:: EXERCISE GOAL ::
Reproduce the passage of the fertility advice post from "I'm not sure" to "make it easier.", keeping every word and character unchanged.

:: EXCERPT ::
First line of treatment is clomid (often in conjunction with metformin) and it has around an 85% success rate so I wouldn;t get too obsessed by the IVF route at this stage.

I'm not sure you can stop feeling the way you do, it does get better and when you are actively having fertility treatment and doing something more positive it does make it easier.

If I were you (and I have been!) explain to your partner how painful it is for you to be around small babies then I would grit my teeth and arrange to fit in a short visit with your partner having preprepared his family for how you are feeling. Then I would arrange to do something in the hour you see them - go for a wlak, play a game etc just so you're not all sitting around cooing at the baby.

Unfortunately you can;t avoid babies forever and of course your partner wants to see his family at Xmas so if at all possible a compromise with him being acutely aware of how tough you are finding it is the way to go if you can.

:: Pixel coordinate listings ::

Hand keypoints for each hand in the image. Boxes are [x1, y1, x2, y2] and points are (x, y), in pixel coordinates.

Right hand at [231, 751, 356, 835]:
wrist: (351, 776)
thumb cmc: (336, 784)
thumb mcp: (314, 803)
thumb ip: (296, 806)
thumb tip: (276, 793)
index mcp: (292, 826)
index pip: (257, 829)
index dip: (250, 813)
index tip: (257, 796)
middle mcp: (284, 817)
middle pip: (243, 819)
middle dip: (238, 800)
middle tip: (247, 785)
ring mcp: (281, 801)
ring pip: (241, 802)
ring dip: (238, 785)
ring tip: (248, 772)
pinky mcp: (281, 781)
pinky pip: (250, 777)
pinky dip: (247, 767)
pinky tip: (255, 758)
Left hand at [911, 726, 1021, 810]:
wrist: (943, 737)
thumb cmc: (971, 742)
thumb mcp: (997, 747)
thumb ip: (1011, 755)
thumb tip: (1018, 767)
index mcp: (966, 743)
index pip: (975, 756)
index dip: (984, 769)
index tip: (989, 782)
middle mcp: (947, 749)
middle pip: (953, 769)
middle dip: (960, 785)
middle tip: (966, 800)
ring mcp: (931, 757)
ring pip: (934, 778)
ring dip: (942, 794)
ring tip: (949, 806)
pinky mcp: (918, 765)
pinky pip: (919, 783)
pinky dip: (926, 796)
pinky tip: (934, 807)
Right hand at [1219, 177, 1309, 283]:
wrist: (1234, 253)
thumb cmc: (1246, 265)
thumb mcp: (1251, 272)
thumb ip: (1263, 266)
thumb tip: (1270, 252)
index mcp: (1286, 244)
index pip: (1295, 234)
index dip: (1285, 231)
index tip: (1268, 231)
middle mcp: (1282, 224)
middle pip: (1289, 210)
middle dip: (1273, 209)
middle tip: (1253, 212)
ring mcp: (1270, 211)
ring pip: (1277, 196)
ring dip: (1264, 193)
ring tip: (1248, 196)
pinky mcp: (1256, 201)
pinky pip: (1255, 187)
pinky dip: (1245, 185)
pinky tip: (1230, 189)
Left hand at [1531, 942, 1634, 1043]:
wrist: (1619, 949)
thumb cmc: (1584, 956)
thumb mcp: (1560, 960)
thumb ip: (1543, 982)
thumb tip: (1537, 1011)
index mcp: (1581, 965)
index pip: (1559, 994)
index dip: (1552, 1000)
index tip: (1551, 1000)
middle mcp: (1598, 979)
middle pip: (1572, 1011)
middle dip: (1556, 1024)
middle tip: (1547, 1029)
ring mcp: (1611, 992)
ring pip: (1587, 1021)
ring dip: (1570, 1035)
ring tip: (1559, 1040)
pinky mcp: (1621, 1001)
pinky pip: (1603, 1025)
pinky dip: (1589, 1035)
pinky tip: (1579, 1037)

---

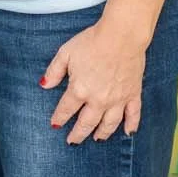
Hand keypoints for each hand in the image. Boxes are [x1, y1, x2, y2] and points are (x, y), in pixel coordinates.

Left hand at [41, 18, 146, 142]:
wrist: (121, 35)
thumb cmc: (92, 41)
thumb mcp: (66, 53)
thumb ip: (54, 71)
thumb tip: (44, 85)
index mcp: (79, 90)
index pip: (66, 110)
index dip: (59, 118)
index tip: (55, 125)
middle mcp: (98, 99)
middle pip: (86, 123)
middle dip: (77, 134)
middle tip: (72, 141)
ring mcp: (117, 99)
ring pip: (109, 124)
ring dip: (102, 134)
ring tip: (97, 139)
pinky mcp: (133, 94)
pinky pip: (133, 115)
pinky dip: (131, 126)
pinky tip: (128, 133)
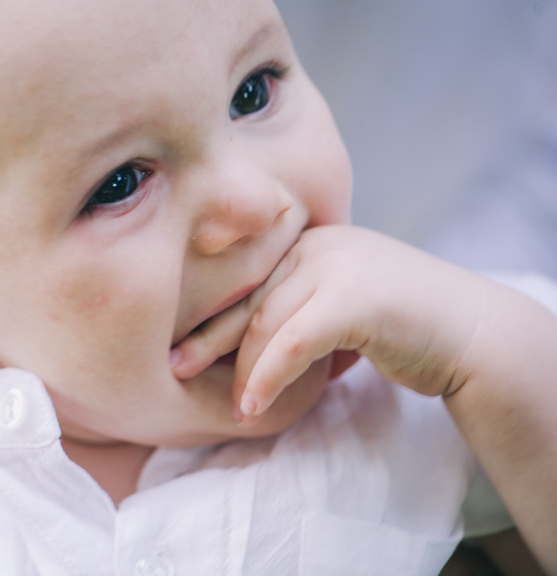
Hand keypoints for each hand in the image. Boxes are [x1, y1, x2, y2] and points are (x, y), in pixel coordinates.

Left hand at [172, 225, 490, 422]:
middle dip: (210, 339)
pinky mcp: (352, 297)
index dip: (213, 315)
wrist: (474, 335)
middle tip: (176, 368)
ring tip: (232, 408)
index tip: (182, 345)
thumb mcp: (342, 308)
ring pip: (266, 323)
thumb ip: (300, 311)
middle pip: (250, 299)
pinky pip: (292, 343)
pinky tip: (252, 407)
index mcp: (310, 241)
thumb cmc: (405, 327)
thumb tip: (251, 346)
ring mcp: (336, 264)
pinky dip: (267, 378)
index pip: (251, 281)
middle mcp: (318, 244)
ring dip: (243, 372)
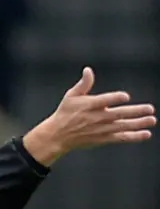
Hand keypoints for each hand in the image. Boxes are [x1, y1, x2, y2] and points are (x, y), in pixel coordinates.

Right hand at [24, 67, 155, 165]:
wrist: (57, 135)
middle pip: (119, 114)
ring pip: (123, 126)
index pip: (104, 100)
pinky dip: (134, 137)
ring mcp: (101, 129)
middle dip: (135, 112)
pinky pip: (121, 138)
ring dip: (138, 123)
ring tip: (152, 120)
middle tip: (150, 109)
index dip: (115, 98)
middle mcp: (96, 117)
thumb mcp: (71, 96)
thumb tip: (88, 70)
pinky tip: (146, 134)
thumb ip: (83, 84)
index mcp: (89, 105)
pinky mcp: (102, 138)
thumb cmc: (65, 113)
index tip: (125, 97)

:: RESULT BELOW ::
I'm not sure you can stop feeling the way you do, it does get better and when you are actively having fertility treatment and doing something more positive it does make it easier.